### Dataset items
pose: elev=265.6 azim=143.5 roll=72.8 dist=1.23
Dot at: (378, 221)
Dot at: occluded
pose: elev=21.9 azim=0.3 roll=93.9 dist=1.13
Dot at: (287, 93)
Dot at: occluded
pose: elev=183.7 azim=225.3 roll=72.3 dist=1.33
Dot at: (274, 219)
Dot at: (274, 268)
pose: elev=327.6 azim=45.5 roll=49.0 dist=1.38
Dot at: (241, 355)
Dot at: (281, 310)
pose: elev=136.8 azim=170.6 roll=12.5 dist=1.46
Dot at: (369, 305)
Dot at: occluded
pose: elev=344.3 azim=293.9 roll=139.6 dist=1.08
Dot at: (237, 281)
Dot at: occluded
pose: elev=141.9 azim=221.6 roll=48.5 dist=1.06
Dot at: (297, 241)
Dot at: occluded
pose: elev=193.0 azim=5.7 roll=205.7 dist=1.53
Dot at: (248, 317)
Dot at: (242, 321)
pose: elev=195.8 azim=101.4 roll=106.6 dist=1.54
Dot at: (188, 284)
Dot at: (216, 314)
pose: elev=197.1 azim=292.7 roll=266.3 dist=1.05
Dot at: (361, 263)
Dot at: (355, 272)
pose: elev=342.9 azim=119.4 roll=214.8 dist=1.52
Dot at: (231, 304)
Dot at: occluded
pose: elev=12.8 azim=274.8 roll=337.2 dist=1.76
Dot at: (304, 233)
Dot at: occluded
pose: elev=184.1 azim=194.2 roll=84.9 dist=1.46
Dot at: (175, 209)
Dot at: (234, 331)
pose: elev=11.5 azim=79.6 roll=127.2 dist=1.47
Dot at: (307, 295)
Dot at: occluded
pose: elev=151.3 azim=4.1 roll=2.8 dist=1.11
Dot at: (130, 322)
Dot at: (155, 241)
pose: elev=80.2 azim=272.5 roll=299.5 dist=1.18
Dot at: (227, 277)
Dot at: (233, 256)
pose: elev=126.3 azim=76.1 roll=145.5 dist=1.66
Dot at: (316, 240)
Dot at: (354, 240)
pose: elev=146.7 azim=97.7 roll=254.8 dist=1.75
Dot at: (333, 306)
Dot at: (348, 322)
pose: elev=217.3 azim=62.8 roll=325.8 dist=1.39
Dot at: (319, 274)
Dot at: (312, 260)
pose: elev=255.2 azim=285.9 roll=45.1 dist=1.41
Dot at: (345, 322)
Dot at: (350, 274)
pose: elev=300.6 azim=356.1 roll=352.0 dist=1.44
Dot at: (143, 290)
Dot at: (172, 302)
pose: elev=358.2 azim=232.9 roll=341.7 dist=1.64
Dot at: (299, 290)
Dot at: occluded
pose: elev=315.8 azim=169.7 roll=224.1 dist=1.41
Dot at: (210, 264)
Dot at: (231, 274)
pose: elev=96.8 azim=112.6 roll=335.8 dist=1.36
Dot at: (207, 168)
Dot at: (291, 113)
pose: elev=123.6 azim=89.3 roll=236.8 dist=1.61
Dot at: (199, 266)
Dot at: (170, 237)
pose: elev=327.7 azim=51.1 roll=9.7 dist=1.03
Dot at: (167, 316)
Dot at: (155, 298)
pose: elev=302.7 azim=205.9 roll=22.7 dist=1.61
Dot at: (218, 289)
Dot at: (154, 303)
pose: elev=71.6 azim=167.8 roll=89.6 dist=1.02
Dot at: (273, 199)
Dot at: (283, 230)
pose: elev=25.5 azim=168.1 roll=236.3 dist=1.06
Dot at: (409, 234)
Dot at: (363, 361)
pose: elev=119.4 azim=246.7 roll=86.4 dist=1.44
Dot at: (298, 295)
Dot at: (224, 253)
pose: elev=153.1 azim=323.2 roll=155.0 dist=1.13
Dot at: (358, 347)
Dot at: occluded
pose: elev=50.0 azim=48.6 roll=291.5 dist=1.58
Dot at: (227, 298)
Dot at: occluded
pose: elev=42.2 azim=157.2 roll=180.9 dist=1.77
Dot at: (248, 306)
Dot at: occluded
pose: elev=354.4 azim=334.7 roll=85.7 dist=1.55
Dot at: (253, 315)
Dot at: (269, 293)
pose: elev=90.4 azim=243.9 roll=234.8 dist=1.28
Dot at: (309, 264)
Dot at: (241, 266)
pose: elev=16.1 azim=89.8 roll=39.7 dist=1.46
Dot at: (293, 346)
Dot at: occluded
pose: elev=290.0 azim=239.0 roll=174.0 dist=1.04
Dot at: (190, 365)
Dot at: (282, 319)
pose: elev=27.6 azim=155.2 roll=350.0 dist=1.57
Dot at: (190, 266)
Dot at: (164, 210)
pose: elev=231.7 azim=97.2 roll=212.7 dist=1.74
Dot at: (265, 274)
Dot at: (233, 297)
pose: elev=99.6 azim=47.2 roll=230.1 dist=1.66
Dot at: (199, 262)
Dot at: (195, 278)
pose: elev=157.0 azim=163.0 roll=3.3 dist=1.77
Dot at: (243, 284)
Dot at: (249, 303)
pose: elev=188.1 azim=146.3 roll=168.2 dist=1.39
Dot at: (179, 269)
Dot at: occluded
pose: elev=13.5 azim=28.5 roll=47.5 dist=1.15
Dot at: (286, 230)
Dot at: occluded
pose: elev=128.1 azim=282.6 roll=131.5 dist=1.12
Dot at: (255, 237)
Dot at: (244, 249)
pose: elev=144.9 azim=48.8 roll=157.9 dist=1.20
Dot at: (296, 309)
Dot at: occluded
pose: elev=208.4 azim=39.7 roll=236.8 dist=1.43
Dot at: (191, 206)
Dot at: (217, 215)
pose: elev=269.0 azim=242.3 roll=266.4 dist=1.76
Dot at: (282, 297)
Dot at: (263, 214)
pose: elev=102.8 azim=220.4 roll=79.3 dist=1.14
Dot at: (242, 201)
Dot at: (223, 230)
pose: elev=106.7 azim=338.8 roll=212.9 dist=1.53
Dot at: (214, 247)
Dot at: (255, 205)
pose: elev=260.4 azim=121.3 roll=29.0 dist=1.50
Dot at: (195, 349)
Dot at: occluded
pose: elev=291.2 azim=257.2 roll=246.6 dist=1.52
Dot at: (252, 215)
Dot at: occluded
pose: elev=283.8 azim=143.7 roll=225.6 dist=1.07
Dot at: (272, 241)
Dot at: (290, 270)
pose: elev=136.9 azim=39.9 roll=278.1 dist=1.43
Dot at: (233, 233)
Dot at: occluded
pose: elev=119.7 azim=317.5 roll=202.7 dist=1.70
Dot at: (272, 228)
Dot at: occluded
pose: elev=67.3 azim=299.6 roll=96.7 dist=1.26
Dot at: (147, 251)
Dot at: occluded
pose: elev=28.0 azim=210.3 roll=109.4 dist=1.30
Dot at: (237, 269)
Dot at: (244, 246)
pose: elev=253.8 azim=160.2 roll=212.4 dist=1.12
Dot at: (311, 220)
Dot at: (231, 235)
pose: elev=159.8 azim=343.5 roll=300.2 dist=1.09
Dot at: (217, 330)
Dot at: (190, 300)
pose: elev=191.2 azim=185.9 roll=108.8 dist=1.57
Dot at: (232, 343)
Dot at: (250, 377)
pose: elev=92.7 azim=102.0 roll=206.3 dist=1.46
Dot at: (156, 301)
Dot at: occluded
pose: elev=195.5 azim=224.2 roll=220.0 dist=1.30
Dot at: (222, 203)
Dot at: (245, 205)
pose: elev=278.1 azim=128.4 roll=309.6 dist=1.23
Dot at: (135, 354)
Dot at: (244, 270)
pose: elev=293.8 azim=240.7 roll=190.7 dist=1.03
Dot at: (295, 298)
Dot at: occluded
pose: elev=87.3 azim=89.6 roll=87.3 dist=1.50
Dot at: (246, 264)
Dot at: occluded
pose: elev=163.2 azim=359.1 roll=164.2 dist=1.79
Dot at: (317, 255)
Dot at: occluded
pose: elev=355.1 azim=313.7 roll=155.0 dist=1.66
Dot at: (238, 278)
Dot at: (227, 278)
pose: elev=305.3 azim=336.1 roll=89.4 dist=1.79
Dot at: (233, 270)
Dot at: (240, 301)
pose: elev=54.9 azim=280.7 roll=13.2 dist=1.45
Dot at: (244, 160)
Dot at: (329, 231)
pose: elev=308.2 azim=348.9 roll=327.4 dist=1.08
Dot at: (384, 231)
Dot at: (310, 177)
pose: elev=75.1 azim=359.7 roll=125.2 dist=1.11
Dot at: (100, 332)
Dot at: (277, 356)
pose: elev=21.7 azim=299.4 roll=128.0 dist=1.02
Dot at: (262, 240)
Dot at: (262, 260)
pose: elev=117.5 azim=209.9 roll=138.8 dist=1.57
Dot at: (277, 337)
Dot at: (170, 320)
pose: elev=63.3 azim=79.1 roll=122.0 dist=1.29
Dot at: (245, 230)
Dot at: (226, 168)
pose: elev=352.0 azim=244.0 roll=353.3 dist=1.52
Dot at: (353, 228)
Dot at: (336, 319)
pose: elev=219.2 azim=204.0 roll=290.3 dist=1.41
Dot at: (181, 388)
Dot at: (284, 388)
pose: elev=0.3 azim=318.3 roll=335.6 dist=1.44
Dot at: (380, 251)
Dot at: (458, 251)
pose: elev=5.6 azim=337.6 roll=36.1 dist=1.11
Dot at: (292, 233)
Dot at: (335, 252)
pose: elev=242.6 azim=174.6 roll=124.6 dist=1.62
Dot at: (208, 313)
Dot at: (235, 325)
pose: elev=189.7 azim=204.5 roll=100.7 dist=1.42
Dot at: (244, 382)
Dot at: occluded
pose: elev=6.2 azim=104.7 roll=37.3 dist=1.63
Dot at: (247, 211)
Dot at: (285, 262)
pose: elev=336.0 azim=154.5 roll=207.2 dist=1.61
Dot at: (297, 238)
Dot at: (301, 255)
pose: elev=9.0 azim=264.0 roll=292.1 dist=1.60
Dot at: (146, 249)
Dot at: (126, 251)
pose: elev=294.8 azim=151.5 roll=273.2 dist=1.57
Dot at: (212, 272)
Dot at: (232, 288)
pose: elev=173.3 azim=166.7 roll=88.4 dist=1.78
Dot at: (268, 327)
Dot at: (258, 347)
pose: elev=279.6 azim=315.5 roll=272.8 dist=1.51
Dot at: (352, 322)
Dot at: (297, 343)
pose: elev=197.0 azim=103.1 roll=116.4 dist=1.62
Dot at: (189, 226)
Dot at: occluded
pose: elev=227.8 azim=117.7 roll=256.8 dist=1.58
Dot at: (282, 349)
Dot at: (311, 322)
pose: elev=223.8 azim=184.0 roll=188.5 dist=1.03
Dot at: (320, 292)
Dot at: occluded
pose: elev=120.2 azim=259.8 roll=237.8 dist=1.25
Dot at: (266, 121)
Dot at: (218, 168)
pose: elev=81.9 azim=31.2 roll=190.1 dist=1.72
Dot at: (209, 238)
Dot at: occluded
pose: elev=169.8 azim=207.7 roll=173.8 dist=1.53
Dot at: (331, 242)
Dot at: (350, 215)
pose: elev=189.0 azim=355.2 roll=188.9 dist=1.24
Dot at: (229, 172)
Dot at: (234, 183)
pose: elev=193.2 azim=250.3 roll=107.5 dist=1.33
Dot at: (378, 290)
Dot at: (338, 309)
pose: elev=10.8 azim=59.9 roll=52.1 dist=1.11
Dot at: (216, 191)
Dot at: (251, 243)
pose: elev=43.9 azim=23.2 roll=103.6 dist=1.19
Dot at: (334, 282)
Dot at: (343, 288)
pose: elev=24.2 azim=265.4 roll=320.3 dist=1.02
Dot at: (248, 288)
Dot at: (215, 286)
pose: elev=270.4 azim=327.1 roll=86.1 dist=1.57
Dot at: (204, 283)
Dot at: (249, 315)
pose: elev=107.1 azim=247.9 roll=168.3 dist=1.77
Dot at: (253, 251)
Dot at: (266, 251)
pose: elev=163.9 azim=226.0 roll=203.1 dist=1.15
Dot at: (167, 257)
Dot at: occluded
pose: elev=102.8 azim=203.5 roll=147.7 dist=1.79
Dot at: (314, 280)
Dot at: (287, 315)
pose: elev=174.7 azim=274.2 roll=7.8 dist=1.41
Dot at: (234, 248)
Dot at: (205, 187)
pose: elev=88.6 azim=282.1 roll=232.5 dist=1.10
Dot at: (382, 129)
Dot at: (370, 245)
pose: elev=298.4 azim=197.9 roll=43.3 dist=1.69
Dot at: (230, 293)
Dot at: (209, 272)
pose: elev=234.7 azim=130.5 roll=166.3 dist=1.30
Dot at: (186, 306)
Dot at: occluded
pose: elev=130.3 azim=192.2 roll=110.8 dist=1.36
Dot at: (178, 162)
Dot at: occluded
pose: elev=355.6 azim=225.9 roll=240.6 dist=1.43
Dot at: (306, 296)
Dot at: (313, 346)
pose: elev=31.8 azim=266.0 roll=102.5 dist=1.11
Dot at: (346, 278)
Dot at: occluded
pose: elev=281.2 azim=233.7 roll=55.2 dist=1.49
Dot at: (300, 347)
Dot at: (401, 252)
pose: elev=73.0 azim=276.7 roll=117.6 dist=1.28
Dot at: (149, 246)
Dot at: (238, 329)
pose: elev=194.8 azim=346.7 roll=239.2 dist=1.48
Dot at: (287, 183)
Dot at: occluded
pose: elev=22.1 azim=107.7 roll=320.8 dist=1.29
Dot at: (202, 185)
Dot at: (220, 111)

### Description of the task
Transcribe without alteration every line of the items above, from the line containing "pose: elev=92.7 azim=102.0" down to the line containing "Dot at: (235, 325)", both of those lines included.

### The result
pose: elev=92.7 azim=102.0 roll=206.3 dist=1.46
Dot at: (156, 301)
Dot at: occluded
pose: elev=195.5 azim=224.2 roll=220.0 dist=1.30
Dot at: (222, 203)
Dot at: (245, 205)
pose: elev=278.1 azim=128.4 roll=309.6 dist=1.23
Dot at: (135, 354)
Dot at: (244, 270)
pose: elev=293.8 azim=240.7 roll=190.7 dist=1.03
Dot at: (295, 298)
Dot at: occluded
pose: elev=87.3 azim=89.6 roll=87.3 dist=1.50
Dot at: (246, 264)
Dot at: occluded
pose: elev=163.2 azim=359.1 roll=164.2 dist=1.79
Dot at: (317, 255)
Dot at: occluded
pose: elev=355.1 azim=313.7 roll=155.0 dist=1.66
Dot at: (238, 278)
Dot at: (227, 278)
pose: elev=305.3 azim=336.1 roll=89.4 dist=1.79
Dot at: (233, 270)
Dot at: (240, 301)
pose: elev=54.9 azim=280.7 roll=13.2 dist=1.45
Dot at: (244, 160)
Dot at: (329, 231)
pose: elev=308.2 azim=348.9 roll=327.4 dist=1.08
Dot at: (384, 231)
Dot at: (310, 177)
pose: elev=75.1 azim=359.7 roll=125.2 dist=1.11
Dot at: (100, 332)
Dot at: (277, 356)
pose: elev=21.7 azim=299.4 roll=128.0 dist=1.02
Dot at: (262, 240)
Dot at: (262, 260)
pose: elev=117.5 azim=209.9 roll=138.8 dist=1.57
Dot at: (277, 337)
Dot at: (170, 320)
pose: elev=63.3 azim=79.1 roll=122.0 dist=1.29
Dot at: (245, 230)
Dot at: (226, 168)
pose: elev=352.0 azim=244.0 roll=353.3 dist=1.52
Dot at: (353, 228)
Dot at: (336, 319)
pose: elev=219.2 azim=204.0 roll=290.3 dist=1.41
Dot at: (181, 388)
Dot at: (284, 388)
pose: elev=0.3 azim=318.3 roll=335.6 dist=1.44
Dot at: (380, 251)
Dot at: (458, 251)
pose: elev=5.6 azim=337.6 roll=36.1 dist=1.11
Dot at: (292, 233)
Dot at: (335, 252)
pose: elev=242.6 azim=174.6 roll=124.6 dist=1.62
Dot at: (208, 313)
Dot at: (235, 325)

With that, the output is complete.